To show that its Canada-origin cigarettes had been admitted into a foreign-trade zone in Fort Lauderdale, Florida, Scottsdale provided CBP six Form 214s -- “Application for Foreign Trade Admission and/or Status Designation.” But none were complete, with five out of the six missing one out of their two pages, the government said.

Scottsdale then made 23 entries of the cigarettes into the United States, which it tried to demonstrate using invoices and Form 7501 entry summaries, the U.S. said. But they, too, were missing important information, and they contradicted the Form 214s Scottsdale submitted earlier, it said. For example, a number of documents provided by Scottsdale contained “repeated typographical errors in CBP Form 214 numbers listed on import invoices,” it said.

Adding further confusion, the company’s president affirmed at one point that only 21 entries had been made, not 23, the government said. The affirmation also misstated the number of imports and exports Scottsdale made during the period in question, it said.

And Scottsdale’s motion for judgment referred to the relevant foreign-trade zone as FTZ 35 when, actually, the entries were made to FTZ 25, it said.

Scottsdale also had been required to provide evidence that it “substituted” some cigarettes for exportation by withdrawing them from existing U.S. inventory, the government said. The importer provided that in a few instances, but not adequately to support a drawback claim, it said.
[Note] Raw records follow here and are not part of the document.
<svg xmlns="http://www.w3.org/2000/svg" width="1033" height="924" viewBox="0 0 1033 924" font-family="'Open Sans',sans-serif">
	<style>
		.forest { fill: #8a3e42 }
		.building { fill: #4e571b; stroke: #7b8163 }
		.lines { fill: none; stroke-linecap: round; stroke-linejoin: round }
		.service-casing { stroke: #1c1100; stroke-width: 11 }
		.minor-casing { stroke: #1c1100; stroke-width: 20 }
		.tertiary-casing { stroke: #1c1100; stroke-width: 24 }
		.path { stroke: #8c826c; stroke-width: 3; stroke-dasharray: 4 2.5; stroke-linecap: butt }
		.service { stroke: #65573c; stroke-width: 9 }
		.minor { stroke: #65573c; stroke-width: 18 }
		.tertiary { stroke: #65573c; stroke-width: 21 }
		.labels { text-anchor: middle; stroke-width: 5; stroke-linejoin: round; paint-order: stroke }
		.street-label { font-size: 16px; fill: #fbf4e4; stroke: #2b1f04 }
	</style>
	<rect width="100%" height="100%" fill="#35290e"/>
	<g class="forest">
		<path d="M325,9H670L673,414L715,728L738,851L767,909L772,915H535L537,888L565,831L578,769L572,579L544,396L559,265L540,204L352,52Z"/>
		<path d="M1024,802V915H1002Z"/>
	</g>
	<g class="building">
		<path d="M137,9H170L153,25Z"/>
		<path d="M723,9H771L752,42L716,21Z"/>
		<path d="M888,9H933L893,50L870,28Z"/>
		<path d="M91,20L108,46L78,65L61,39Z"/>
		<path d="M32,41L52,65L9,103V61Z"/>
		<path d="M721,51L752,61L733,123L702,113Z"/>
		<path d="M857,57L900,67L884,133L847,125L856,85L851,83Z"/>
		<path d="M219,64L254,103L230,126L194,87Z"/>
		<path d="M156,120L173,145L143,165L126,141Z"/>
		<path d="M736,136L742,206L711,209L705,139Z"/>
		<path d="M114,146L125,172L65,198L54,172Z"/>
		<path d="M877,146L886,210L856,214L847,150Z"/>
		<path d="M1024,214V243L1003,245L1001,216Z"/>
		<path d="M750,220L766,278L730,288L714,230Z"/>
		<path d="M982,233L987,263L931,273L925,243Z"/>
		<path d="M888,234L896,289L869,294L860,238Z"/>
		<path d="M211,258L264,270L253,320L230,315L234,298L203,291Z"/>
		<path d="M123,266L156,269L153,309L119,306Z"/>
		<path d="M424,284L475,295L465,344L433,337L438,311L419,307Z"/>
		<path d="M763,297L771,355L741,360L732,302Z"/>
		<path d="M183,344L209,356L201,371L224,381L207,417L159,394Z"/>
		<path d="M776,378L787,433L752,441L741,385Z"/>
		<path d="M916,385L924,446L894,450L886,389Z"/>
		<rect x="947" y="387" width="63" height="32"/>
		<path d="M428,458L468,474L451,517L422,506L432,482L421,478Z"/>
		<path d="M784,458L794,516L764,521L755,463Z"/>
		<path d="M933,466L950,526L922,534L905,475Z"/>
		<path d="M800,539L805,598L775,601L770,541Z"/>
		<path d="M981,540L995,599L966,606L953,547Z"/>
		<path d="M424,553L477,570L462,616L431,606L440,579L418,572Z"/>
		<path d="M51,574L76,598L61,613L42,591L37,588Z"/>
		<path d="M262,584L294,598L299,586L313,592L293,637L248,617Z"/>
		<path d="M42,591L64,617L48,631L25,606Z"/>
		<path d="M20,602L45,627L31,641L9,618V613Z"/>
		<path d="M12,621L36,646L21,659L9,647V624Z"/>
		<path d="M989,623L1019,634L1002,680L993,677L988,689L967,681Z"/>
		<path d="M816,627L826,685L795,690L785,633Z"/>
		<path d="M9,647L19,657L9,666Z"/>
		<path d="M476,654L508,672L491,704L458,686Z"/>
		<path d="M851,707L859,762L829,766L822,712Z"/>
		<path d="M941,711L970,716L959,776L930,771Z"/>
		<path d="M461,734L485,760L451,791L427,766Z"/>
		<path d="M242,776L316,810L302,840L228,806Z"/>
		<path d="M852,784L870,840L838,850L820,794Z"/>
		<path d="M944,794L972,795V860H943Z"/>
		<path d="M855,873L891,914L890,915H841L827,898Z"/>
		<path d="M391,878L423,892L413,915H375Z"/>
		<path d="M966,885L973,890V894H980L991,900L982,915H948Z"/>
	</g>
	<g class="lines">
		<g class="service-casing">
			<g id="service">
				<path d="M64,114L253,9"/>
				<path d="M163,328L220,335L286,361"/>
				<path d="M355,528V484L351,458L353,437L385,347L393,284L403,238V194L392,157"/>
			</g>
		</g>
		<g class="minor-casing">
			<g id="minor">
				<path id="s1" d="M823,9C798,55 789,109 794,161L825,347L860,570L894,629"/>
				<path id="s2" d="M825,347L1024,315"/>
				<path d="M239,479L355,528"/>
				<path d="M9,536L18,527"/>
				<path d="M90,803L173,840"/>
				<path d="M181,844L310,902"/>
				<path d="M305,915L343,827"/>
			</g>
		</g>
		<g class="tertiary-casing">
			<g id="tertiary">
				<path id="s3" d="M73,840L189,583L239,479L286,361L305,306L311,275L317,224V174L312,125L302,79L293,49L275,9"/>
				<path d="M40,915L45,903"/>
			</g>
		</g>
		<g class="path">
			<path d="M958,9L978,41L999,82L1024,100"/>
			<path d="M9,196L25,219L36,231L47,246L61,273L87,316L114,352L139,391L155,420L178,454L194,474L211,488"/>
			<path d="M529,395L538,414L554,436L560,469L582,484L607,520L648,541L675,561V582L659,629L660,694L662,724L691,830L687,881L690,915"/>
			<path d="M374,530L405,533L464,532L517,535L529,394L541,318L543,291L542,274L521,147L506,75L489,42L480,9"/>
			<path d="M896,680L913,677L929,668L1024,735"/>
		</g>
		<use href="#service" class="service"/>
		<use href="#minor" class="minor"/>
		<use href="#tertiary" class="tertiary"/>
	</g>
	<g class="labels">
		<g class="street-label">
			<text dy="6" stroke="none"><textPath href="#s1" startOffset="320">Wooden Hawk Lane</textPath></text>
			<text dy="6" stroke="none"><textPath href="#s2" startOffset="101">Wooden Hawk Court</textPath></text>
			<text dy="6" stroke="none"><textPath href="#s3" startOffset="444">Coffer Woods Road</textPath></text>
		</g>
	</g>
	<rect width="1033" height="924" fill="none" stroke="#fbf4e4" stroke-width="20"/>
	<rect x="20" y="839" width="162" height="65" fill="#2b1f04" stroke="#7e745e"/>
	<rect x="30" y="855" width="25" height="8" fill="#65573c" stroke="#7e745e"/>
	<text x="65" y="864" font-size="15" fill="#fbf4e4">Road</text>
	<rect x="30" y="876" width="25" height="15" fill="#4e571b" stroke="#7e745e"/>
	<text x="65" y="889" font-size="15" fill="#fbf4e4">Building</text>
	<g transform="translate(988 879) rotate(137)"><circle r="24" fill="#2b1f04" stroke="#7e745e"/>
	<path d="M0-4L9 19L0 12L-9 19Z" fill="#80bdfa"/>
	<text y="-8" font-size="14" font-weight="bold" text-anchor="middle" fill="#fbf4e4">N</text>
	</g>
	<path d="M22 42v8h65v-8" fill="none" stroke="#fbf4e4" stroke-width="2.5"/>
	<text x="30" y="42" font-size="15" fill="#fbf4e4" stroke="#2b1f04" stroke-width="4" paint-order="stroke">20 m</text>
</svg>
The government also disagreed that the drawback claim had automatically liquidated after a year.

Such automatic drawback only “pertains to so-called ‘workable’ drawback claims, in which the underlying import entries have all liquidated and become final,” it said. That wasn’t the case here, it said. And Scottsdale took no steps under 19 U.S.C. 1504(a)(2)(B) to have its drawback liquidated in the importer’s claimed time period, it said.